L’objectif est à plus large spectre de repenser le coût de la médecine pour le patient. Les réflexions doivent s’articuler autour d’une offre de service globale avec par exemple un paiement annuel.

 

 

 

Il faut lutter contre la corruption dans le domaine de la santé et se préoccuper d’une question centrale : la qualité des soins

 

1) L’Etat doit lutter contre les lobbys, les conflits d’intérêts, les arnaques au système.

En exemple : Les EHPAD ;les arnaques aux mutuelles par certains opticiens ; les experts payés par les laboratoires doivent être des sujets abordés sans tabous.

La qualité des soins apportés aux patients doit être la première et seule préoccupation de L’Etat.

 

2) Il faut revoir l’article 40. Un fonctionnaire se doit de dénoncer tout acte de corruption mais il faut inclure dans la loi que s’il ne le fait pas, il y a sanction.

 

3) Il faut que l’Etat se dote d’experts fonctionnaires à l’instar des USA. Aujourd’hui les seuls experts en France sont payés par les laboratoires. Ces experts d’Etat seraient la première étape pour contrer les lobbys qui bloquent le gouvernement dans ses actions.

 

4) Il faudrait, pour sécuriser le système de santé de toute déviances et maintenir sa qualité, financer des associations de patients. Celles-ci pourraient être pilotées par des médecins indépendants de la vie civile, qui seraient les garants, autant pour les patients que pour leurs confrères, des actions prises par l’Etat.

 

 

 

 

 

 

 

 

 

 

 

Docteur en médecine, Dominique Debray est diplômé de l’IEP Paris (section PeS) et licencié en Droit Public. Son itinéraire professionnel très riche se partage entre administration centrale, audit international et industrie:

- Il étudie la Santé Publique dans les pays anglo-saxons puis l’a enseignée au sein du Département de Santé Publique et Communautaire de Paris Nord.
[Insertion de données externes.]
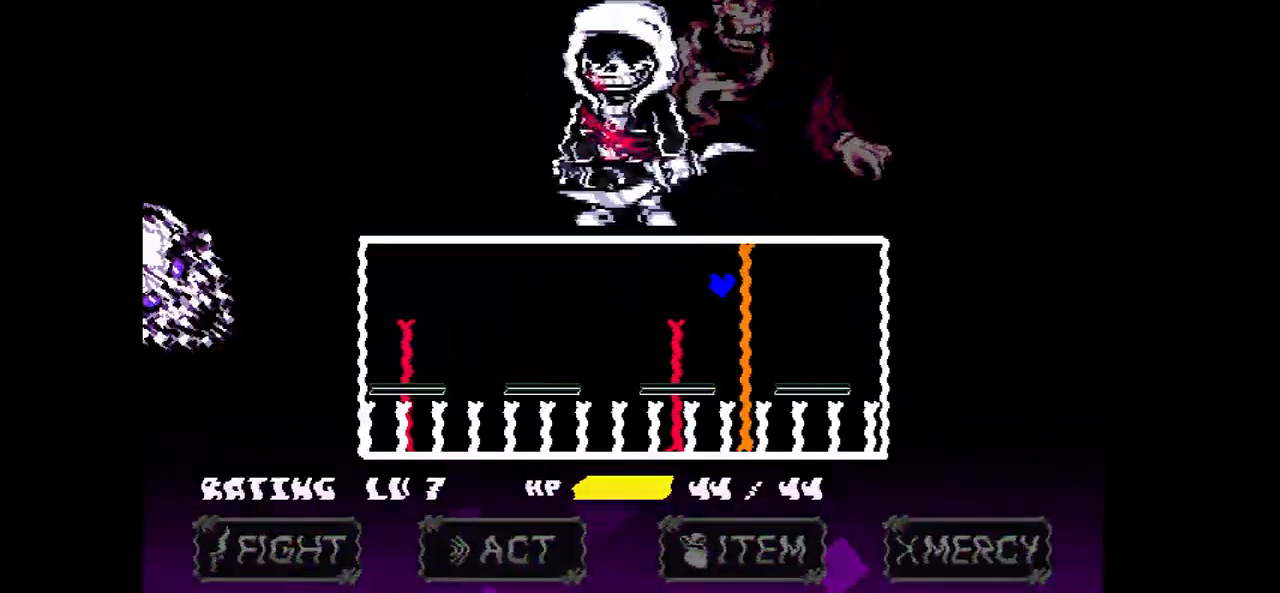
{"keys": [], "events": [[233, "right", "up"]]}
- Il entre ensuite au Cabinet de Jacques Barrot où il co-rédige le rapport de la mission sur l’Organisation du système de soins et son livre blanc (mission Gallois) qui conclue à la nécessité de promouvoir la médecine générale, développer la qualité des soins, regrouper des services hospitaliers en pôles et unifier la gouvernance du système de santé.

- Après des missions d’audit pour la Banque Mondiale, il est successivement DGA de Servier Amérique Latine et de l’Institut Formation Santé de Hewlett-packard, Directeur du domaine de santé sociale de France Télécom, puis FT Multimedia.

- Ayant fondé des associations citoyennes dans les professions qu’il a exercées,il a été sollicité à ce titre comme personnalité qualifiée sur les thèmes de l’indépendance, de l’expertise et des juridictions et de l’intégrité des collectivités territoriales et des établissements publics .

- Il exerce depuis 2001 comme médecin libéral.